- **Problem details**
Apart from the pictures, reproduce the data below exactly as it stands.

- **Raw data**
....

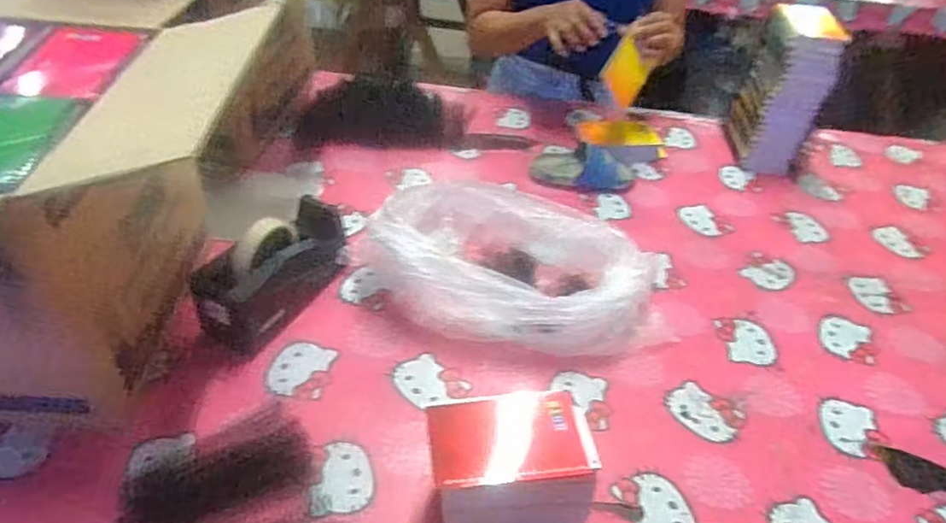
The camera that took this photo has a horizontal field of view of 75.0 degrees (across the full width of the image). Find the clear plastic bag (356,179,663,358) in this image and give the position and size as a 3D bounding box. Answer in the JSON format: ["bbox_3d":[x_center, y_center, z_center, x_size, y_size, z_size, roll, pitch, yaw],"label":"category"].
[{"bbox_3d":[0.061,-0.005,0.798,0.354,0.106,0.249,16,42,10],"label":"clear plastic bag"}]

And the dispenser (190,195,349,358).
[{"bbox_3d":[-0.235,0.006,0.739,0.076,0.110,0.206,23,44,17],"label":"dispenser"}]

....

- **Solved exercise**
The camera that took this photo has a horizontal field of view of 75.0 degrees (across the full width of the image). Find the clear plastic bag (356,179,663,358) in this image and give the position and size as a 3D bounding box. Answer in the JSON format: ["bbox_3d":[x_center, y_center, z_center, x_size, y_size, z_size, roll, pitch, yaw],"label":"category"].
[{"bbox_3d":[0.061,-0.005,0.798,0.354,0.106,0.249,16,42,10],"label":"clear plastic bag"}]

And the dispenser (190,195,349,358).
[{"bbox_3d":[-0.235,0.006,0.739,0.076,0.110,0.206,23,44,17],"label":"dispenser"}]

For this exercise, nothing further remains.